I suspect I have a faulty temp sensor but at the cost of the sensor plus 50 percent tariff plus the shipping cost to Costa Rica, i would like to confirm it - the Hisun 800 has 2 sensors - one in the radiator appears to be a fully open or fully closed bi-metal contact switch similar to the old household thermostats for your heating system. - My fans turn on and off automatically as they should and a jumper across the connector also triggers the fan - appears to be a simple logic circuit back to the computer that then trips a relay for the fans. The second sensor is on the back cylinder almost hidden by the throttle body and idle control system - I have unplugged it, sprayed it with contact cleaner, checked the pins, tried to get a resistance reading across the sensor, reconnected it and still get a blinking red light on the display panel warning of high temperature - this occurs even when the buggy is still cold having just started it in the morning - I have not been able to trace out the other end of the cable on the display panel since it appears i will have to remove the entire front plastic to get to it - hoping i could confirm the resistance before i go to that step (this is the same buggy originally posted by Jim Magnuson last September when the spark arrestor overheated and burned the plastic pickup bed - I fixed that by removing and cleaning the spark arrestor and it has never glowed red again. I would really like to put a guage in place of the digital idiot light since (from experience in automobiles) by the time the idiot light goes on you have already damaged the engine - Which brings the second question - would it be advisable to swap the front radiator sensor for a real sensor and then jumper the fans to always on condition at the connector so the computer contentedly thinks everything is working and it is doing its job ?
Does anyone know what the recommended fuel pressure readings are for an 1100 Sand Viper? I recently had the gas tank and fuel pump replaced and now the engine is very difficult to start and when first depressing the gas pedal the engine bogs down to the point of almost dying unless you quickly depress the pedal to almost full throttle. The readings I'm looking for are.
1. Pressure reading when key is turned on and fuel pump is engaged but engine is not started.
2. Pressure reading when engine is idling.
3. Pressure reading at full throttle.
Any information on this would be greatly appreciated.
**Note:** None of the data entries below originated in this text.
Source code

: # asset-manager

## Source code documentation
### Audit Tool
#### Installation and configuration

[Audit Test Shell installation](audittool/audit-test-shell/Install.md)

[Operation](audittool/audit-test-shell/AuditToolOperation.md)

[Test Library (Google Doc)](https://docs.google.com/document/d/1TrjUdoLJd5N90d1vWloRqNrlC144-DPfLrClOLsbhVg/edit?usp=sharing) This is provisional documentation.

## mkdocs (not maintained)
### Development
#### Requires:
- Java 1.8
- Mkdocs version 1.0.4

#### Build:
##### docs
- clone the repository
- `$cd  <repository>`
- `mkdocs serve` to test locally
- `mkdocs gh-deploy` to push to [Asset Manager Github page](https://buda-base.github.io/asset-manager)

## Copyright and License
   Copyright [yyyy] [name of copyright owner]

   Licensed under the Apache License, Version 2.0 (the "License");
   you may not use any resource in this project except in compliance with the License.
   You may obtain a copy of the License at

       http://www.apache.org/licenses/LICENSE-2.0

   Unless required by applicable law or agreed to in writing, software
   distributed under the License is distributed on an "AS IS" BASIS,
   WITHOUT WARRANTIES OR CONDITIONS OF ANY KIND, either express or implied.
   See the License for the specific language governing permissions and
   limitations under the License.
I have a 1100cc T/2 that I am replacing all of the propeller shafts, ball joints, tie-rod ends etc.. I am also going to relocate the Radiator, air filter and exhaust for mudding.
parts I need
2 front propeller shafts/ Axles
Front and rear Hub Bearing kits
Mud flares for fenders
All Gage's except the speedometer and tachometer. I do understand that these two Gage's are fed from the computer and the rest from sending units. For the engine oil pressure, engine temperature, alternator, and fuel Gage's, I have checked fuses, sending units and wiring harnesses for loose or broken wires, and have even changed out one of the Gage's but nothing has changed. I have read forums and have not been able to gather any information to assist me. Any information or suggestions will be greatly appreciated.
We have found it to be louse gauges.When we test oil presser we put a new new gauge and we have about 12lbs. of pressure at ideal.and usual 45 at speed witch is good.
So if you want the true pressure than you replace gauges.Same with the temp gauge.Just junkie gauges you can buy auto meter gauges for the same price.All you have to do is run a new wire or some times use the old wire from the original system.